Na época ficou um ódio, claro. Porque falei ‘não’ [à proposta de renovação com
a TV Globo]", admitiu Jô ao Fantástico em 2012. Durante os seus 11 anos de
exibição, o talk-show "Jô Soares onze e meia" rendeu mais de 6 mil
entrevistas.
“E durante o processo do impeachment do presidente Fernando
Collor, o ‘Jô Soares Onze e Meia’ funcionou como uma espécie de tribuna
popular, com o apresentador entrevistando alguns dos principais implicados e
testemunhas do caso", aponta o Memória Globo.

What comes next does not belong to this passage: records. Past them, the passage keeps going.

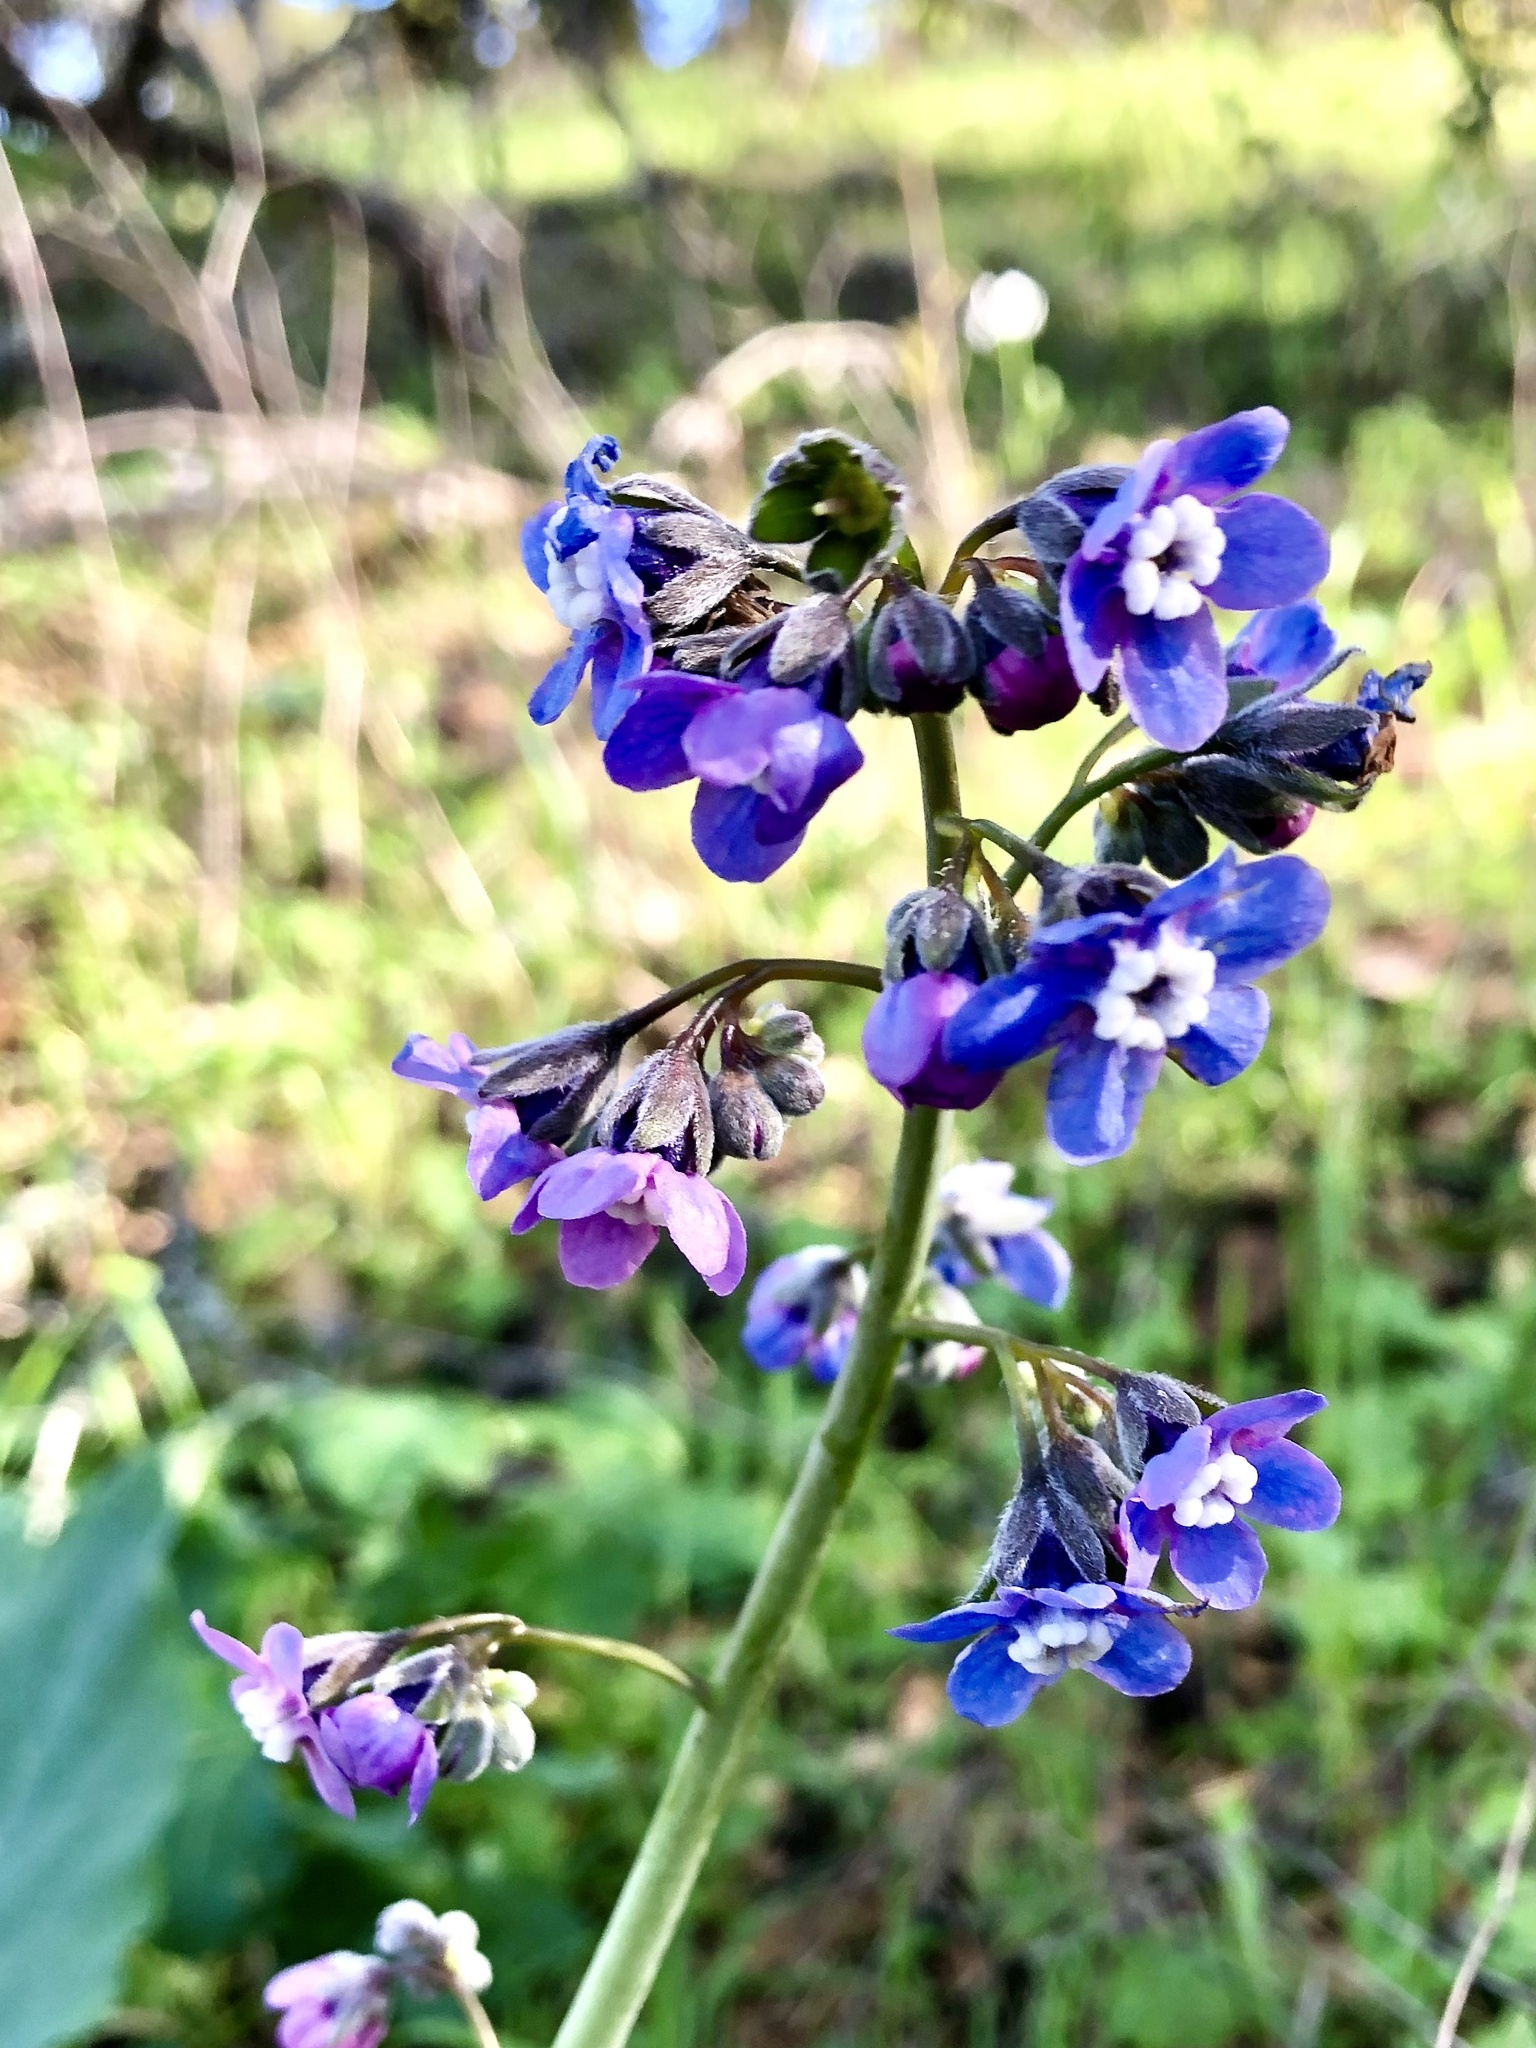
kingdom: Plantae
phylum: Tracheophyta
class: Magnoliopsida
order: Boraginales
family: Boraginaceae
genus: Adelinia
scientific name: Adelinia grande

“Acho que descobri, também sem querer, a grande vocação da
minha vida, a coisa que me dá mais prazer, mais alegria de fazer. Eu me sinto
muito vivo ali. A maior atração do mundo é o bate-papo, a conversa”, afirmava o
próprio Jô.
Ele retornou à Globo em 2000, quando estreou o “Programa do
Jô”.
"Não foi por uma questão salarial, porque a
contraproposta do SBT era muito alta. Voltei pela possibilidade de fazer mais
entrevistas internacionais, pelas facilidades de gravação, pelo apoio do
jornalismo."
Literatura e teatro
Jô Soares também foi autor best-sellers e escreveu para
jornais e revistas.
Nos anos 1980, escreveu com regularidade nos jornais “O
Globo” e “Folha de S.Paulo” e para a revista “Manchete”. Entre 1989 e 1996,
assinou uma coluna na “Veja”.
Também escreveu cinco livros, sendo quatro romances. A
estreia foi "O astronauta sem regime" (1983), coletânea de crônicas
publicadas originalmente em "O Globo". O romance "O Xangô de
Baker Street" (1995) liderou as listas dos mais vendidos e foi adaptado
para o cinema em 2001. As obras seguintes foram "O homem que matou Getúlio
Vargas" (1998), "Assassinatos na Academia Brasileira de Letras"
(2005) e "As esganadas" (2011).
No teatro, Jô ficou célebre por seus monólogos, todos
marcados pelo tom cômico e crítico, com sátiras da vida cotidiana e política do
Brasil. Os mais conhecidos foram “Ame um gordo antes que acabe” (1976), “Viva o
gordo e abaixo o regime!” (1978), “Um gordoidão no país da inflação” (1983), “O
gordo ao vivo” (1988), “Um gordo em concerto” (1994) – que ficou em cartaz por
dois anos – e “Na mira do gordo” (2007).
Dentre os espetáculos em que trabalhou como ator nos palcos, estão ainda uma montagem de “Auto da compadecida” e “Oscar” (1961), com Cacilda Becker e Walmor Chagas. Como diretor, esteve à frente de “Soraia, Posto 2” (1960), “Os sete gatinhos” (1961), “Romeu e Julieta” (1969), “Frankenstein” (2002), “Ricardo III” (2006).
De seus mais de 20 trabalhos no cinema, Jô apareceu em alguns
clássicos do cinema nacional, caso de “Hitler IIIº Mundo” (1968), de José
Agripino de Paula”, e de “A mulher de todos” (1969), de Rogério Sganzerla. Além
disso, dirigiu um filme, “O pai do povo” (1976).